* [DATASET RECORDS]
== Segment start ==

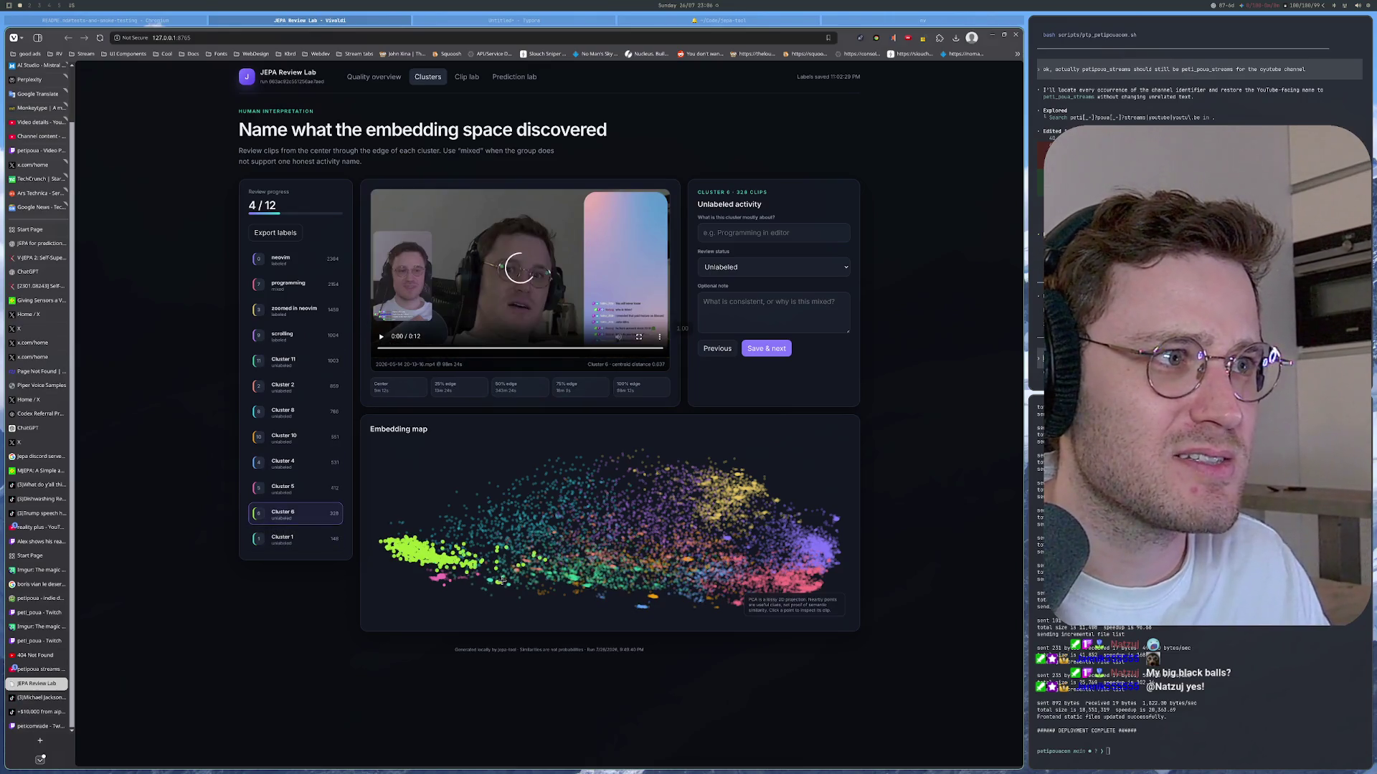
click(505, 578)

== Segment end ==
== Segment start ==

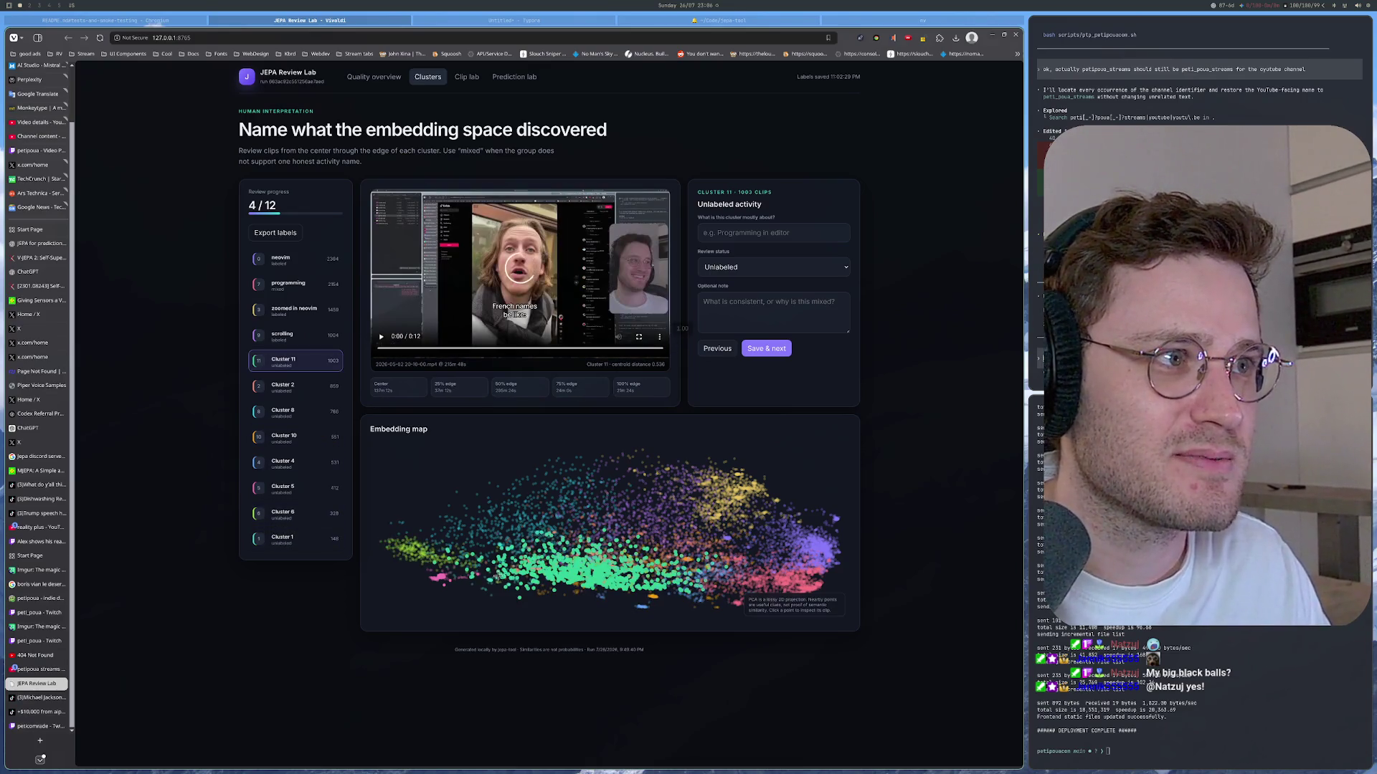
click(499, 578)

== Segment end ==
== Segment start ==

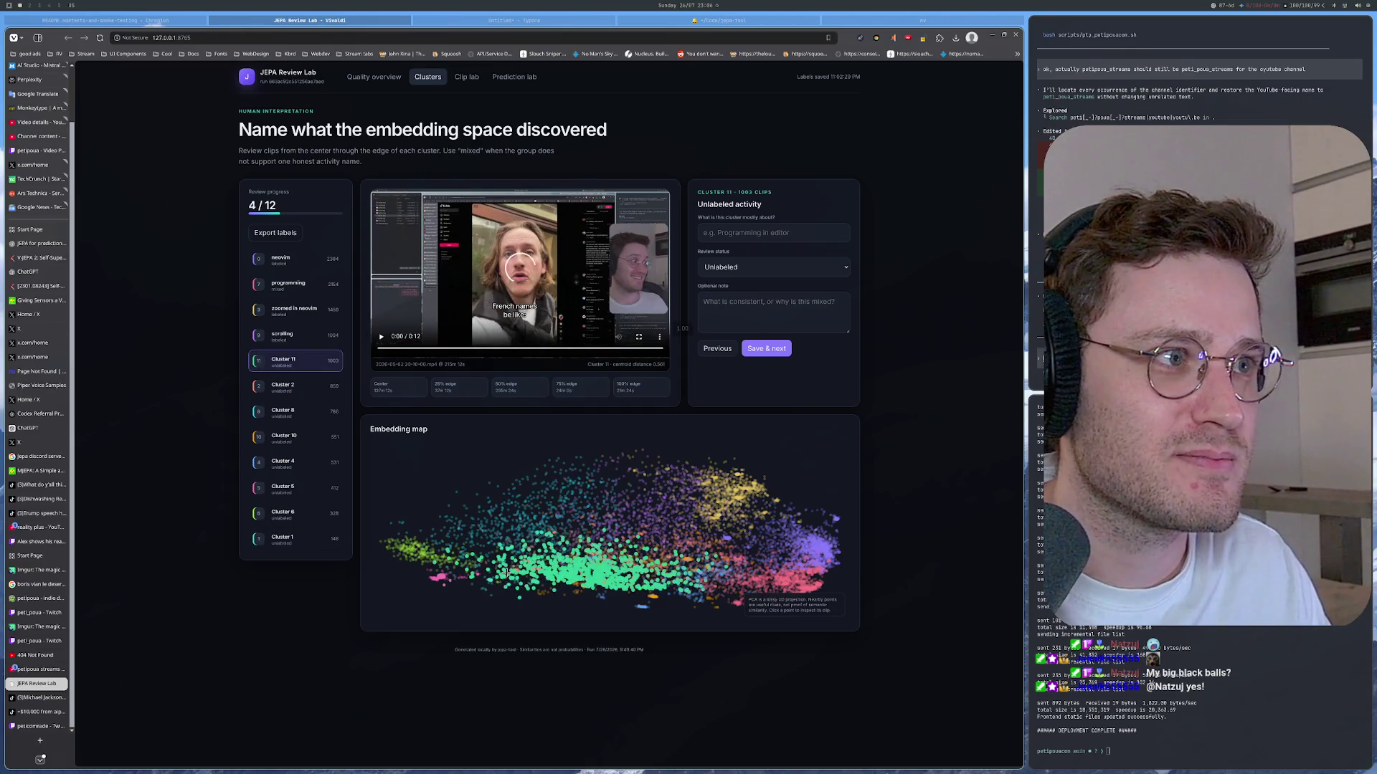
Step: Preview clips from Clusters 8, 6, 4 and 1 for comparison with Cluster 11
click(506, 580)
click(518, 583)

== Segment end ==

* [WORK INSTRUCTIONS] Gather, from the listing above, every line carrying the word "click".

* [RESPONSE BELOW]
click(505, 578)
click(499, 578)
click(506, 580)
click(518, 583)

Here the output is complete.